それから40年後、ベートーベンは僕の作品サイズにも影響を及ぼすことになるわけですが、実は私、第九の中の有名な「喜びの歌」を1番だけ暗記で歌えます。フロイデーシェーネルゲッテルフンケン…と始まって、ボーダインザンフテルフリュゥーーゲルヴァーーイルトゥ。ってとこまで、今でもいけます。

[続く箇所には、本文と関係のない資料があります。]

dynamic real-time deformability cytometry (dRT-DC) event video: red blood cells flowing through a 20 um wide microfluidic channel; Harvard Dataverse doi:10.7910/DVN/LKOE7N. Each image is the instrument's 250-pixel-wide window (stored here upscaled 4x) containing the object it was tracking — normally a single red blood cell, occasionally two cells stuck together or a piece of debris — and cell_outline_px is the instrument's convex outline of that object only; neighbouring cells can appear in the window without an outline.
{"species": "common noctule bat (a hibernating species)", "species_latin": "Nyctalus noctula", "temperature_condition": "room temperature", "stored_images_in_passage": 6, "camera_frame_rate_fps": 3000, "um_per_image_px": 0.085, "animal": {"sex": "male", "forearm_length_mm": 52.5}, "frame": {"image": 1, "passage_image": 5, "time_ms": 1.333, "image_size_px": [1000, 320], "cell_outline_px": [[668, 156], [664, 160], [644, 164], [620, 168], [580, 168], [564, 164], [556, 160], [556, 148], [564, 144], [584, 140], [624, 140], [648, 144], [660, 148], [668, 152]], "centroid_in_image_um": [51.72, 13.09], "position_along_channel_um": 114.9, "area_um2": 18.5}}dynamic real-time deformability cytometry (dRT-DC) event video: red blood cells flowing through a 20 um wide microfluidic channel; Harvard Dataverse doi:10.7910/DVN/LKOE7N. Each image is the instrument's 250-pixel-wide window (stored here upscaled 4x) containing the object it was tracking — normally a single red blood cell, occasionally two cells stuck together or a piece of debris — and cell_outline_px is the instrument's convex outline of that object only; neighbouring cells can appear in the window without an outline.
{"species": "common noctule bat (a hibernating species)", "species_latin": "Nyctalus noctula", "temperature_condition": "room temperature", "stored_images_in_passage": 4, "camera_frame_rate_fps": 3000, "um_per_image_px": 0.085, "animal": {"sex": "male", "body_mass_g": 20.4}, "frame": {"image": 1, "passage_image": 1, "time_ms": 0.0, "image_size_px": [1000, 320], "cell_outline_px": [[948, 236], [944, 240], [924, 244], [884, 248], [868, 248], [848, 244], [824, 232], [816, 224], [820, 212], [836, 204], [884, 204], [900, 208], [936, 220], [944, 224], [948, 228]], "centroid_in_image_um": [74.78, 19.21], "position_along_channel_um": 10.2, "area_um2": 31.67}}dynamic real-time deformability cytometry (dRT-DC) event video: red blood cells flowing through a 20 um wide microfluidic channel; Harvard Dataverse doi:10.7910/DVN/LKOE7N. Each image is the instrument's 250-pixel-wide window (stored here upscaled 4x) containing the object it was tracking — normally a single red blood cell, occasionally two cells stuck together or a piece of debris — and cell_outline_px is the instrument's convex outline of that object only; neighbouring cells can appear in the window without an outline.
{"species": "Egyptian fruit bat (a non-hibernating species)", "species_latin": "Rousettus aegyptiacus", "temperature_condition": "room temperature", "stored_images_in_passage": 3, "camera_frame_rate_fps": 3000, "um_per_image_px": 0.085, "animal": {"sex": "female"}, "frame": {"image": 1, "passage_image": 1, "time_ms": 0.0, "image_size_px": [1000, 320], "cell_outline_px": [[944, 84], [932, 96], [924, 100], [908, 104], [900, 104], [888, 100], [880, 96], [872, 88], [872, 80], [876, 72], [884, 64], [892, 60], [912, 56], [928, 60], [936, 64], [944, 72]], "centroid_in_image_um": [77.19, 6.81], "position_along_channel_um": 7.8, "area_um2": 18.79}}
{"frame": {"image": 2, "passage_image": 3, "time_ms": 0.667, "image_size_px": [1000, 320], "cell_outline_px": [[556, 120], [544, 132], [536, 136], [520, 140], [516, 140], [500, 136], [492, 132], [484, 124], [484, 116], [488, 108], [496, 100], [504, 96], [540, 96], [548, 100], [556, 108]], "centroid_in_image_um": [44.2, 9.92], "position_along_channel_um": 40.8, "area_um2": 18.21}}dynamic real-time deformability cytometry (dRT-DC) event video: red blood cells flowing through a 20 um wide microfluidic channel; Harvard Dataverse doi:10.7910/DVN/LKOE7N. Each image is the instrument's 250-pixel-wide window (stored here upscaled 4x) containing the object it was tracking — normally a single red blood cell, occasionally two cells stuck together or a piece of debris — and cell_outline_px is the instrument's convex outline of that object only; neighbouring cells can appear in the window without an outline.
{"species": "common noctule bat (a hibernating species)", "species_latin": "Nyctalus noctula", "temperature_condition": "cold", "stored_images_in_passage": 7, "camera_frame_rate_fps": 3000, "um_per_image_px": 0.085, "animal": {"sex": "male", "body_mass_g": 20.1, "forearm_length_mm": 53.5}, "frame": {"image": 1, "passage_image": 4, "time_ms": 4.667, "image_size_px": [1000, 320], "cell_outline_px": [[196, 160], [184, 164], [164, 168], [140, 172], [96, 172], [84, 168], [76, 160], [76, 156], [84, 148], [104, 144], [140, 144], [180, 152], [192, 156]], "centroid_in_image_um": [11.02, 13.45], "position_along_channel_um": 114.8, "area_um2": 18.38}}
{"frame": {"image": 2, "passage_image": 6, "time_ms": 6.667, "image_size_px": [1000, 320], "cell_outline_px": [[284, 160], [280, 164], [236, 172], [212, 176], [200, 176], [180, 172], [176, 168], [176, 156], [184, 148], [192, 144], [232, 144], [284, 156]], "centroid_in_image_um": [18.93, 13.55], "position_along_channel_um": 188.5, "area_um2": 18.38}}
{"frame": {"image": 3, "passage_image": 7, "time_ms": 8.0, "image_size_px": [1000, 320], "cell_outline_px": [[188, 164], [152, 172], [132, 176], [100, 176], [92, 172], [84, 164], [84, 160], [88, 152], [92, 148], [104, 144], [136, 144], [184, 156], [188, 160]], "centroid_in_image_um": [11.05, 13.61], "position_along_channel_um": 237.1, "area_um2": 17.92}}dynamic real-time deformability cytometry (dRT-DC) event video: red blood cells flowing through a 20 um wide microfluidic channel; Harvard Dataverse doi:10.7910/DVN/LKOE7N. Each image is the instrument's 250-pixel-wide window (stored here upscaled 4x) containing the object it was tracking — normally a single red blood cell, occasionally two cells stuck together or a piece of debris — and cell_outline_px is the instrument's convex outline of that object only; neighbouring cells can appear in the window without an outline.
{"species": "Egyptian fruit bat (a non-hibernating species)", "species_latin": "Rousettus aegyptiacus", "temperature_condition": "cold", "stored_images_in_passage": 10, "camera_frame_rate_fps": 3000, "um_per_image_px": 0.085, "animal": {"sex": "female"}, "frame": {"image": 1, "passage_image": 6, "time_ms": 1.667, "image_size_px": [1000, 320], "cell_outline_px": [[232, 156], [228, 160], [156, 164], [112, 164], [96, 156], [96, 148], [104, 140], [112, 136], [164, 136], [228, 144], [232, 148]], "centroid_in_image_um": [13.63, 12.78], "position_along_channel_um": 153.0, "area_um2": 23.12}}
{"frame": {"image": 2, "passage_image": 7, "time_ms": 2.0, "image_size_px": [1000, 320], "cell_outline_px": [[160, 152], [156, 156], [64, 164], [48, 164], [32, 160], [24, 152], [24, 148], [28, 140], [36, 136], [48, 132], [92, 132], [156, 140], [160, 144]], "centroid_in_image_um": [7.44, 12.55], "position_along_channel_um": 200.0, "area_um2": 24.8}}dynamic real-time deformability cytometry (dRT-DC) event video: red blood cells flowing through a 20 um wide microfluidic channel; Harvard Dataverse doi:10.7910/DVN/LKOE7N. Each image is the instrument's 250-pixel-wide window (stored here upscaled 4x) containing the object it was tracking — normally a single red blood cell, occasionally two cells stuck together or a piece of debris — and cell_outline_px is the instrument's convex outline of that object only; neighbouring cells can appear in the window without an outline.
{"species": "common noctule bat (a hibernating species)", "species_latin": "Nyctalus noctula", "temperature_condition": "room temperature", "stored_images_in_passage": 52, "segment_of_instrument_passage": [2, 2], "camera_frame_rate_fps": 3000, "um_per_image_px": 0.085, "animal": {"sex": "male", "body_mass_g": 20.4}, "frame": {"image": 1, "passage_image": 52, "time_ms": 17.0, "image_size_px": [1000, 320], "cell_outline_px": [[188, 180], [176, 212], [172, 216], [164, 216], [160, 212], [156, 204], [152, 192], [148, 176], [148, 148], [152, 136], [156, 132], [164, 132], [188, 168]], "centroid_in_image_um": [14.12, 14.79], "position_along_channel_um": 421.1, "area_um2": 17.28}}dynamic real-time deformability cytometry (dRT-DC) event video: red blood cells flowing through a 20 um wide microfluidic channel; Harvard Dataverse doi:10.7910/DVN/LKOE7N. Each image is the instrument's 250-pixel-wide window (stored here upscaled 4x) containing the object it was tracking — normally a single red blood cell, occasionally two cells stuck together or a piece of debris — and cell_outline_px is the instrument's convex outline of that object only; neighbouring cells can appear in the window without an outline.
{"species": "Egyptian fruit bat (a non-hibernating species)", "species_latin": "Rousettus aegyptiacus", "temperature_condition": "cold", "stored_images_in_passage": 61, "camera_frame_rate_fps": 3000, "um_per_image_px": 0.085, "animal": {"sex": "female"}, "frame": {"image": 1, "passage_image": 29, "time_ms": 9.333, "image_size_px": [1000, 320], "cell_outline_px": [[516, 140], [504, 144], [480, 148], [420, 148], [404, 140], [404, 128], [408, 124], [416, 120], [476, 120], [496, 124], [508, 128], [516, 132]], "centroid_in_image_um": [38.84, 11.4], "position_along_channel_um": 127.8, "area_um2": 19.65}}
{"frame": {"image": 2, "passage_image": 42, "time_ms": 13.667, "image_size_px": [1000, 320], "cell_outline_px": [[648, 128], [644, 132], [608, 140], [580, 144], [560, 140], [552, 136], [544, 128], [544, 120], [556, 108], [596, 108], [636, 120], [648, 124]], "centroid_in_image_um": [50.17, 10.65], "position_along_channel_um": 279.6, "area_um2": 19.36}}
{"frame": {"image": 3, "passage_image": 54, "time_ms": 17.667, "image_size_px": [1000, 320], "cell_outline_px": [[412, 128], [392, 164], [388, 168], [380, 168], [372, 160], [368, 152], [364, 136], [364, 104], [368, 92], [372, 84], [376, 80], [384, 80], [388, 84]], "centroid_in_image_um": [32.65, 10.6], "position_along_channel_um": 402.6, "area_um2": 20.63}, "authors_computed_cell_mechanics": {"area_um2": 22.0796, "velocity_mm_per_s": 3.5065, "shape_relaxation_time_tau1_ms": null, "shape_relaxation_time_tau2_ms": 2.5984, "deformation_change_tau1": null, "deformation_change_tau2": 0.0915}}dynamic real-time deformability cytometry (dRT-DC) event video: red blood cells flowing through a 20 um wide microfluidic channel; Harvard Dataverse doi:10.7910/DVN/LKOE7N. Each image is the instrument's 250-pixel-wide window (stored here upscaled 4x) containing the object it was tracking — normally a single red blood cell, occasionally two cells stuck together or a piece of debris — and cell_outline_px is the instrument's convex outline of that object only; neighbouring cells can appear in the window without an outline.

というのも小学校の時、喜びの歌をクリスマスに高学年の生徒全員で歌うという催しがあって、みんなドイツ語の歌詞を暗記しなきゃいけないというミッションがあったんです。初めは面倒くさがってたけど、いざ歌ってみるとこれがすごく快感で。特にアーレンメンシェンの「アー」に全力でこぶしを効かせると最高。あとラ行はもれなく巻き舌で、機関銃のようにベロを振るわせるのも忘れちゃいけません。小学生男子なりのやり方で、歌う事に喜びを見出していました。
自分は記憶力は低い方だったし、歌詞の意味も理解していないけど、なぜかこの歌の歌詞だけは脳内ディスクにしっかり保存されてます。その理由はすごくシンプル。歌ってて気持ちいい曲だったからです。